▶ [Task list]:
a - Write out everything in the rank-biserial correlation documentation from "#' Any missing" down to "#' ignored.".
b - Answer these questions using the rank-biserial correlation documentation:
(i) Which test would normally be used for the two independent samples case?
(ii) How are confidence intervals for the rank-biserial correlation estimated?
(iii) What rank is each tied value given?

Nothing
#' Dominance Effect Sizes for Rank Based Differences
#'
#' Compute the rank-biserial correlation (\eqn{r_{rb}}{r_rb}) and Cliff's *delta*
#' (\eqn{\delta}) effect sizes for non-parametric
#' (rank sum) differences. These effect sizes of dominance are closely related
#' to the [Common Language Effect Sizes][cohens_u3]. Pair with any reported
#' [`stats::wilcox.test()`].
#'
#' @inheritParams cohens_d
#' @param x,y A numeric or ordered vector, or a character name of one in `data`.
#' Any missing values (`NA`s) are dropped from the resulting vector. `x` can
#' also be a formula (see [`stats::wilcox.test()`]), in which case `y` is
#' ignored.
#' @param mu a number indicating the value around which (a-)symmetry (for
#' one-sample or paired samples) or shift (for independent samples) is to be
#' estimated. See [stats::wilcox.test].
#'
#' @details
#'
#' The rank-biserial correlation is appropriate for non-parametric tests of
#' differences - both for the one sample or paired samples case, that would
#' normally be tested with Wilcoxon's Signed Rank Test (giving the
#' **matched-pairs** rank-biserial correlation) and for two independent samples
#' case, that would normally be tested with Mann-Whitney's *U* Test (giving
#' **Glass'** rank-biserial correlation). See [stats::wilcox.test]. In both
#' cases, the correlation represents the difference between the proportion of
#' favorable and unfavorable pairs / signed ranks (Kerby, 2014). Values range
#' from `-1` complete dominance of the second sample (*all* values of the second
#' sample are larger than *all* the values of the first sample) to `+1` complete
#' dominance of the fist sample (*all* values of the second sample are smaller
#' than *all* the values of the first sample).
#' \cr\cr
#' Cliff's *delta* is an alias to the rank-biserial correlation in the two sample case.
#'
#' # Ties
#' When tied values occur, they are each given the average of the ranks that
#' would have been given had no ties occurred. This results in an effect size of
#' reduced magnitude. A correction has been applied for Kendall's *W*.
#'
#' # Confidence (Compatibility) Intervals (CIs)
#' Confidence intervals for the rank-biserial correlation (and Cliff's *delta*)
#' are estimated using the normal approximation (via Fisher's transformation).
#'
#' @inheritSection effectsize_CIs CIs and Significance Tests
#' @inheritSection print.effectsize_table Plotting with `see`
#'
#' @return A data frame with the effect size `r_rank_biserial` and its CI
#' (`CI_low` and `CI_high`).
#'
#' @family effect size indices
#' @family standardized differences
#' @family rank-based effect sizes
#'
#' @examples
#' \donttest{
#' data(mtcars)
#' mtcars$am <- factor(mtcars$am)

▶ [Raw data]:
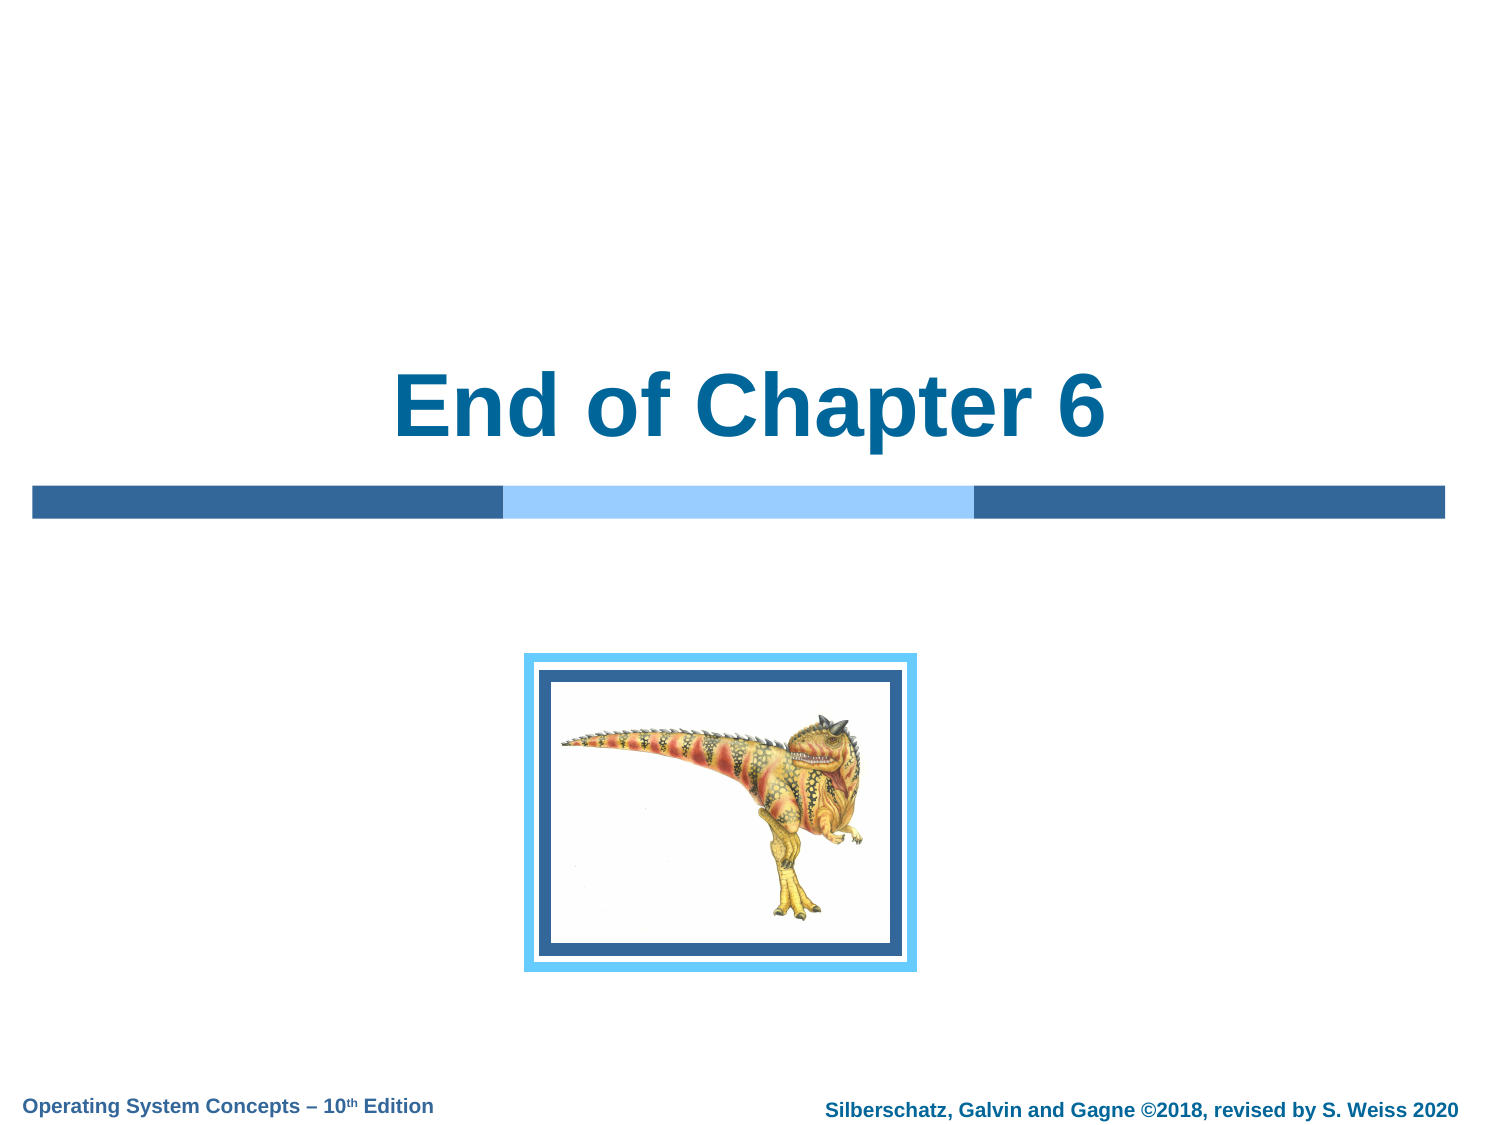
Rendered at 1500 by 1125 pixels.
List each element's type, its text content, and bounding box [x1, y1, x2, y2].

picture [551, 682, 890, 943]
title End of Chapter 6 [112, 112, 1388, 462]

▶ [Answers for this exercise]:
a -
#' Any missing values (`NA`s) are dropped from the resulting vector. `x` can
#' also be a formula (see [`stats::wilcox.test()`]), in which case `y` is
#' ignored.

b -
(i) Mann-Whitney's *U* Test.
(ii) They are estimated with the normal approximation, via Fisher's transformation.
(iii) Each tied value is given the average of the ranks that would have been given had no ties occurred.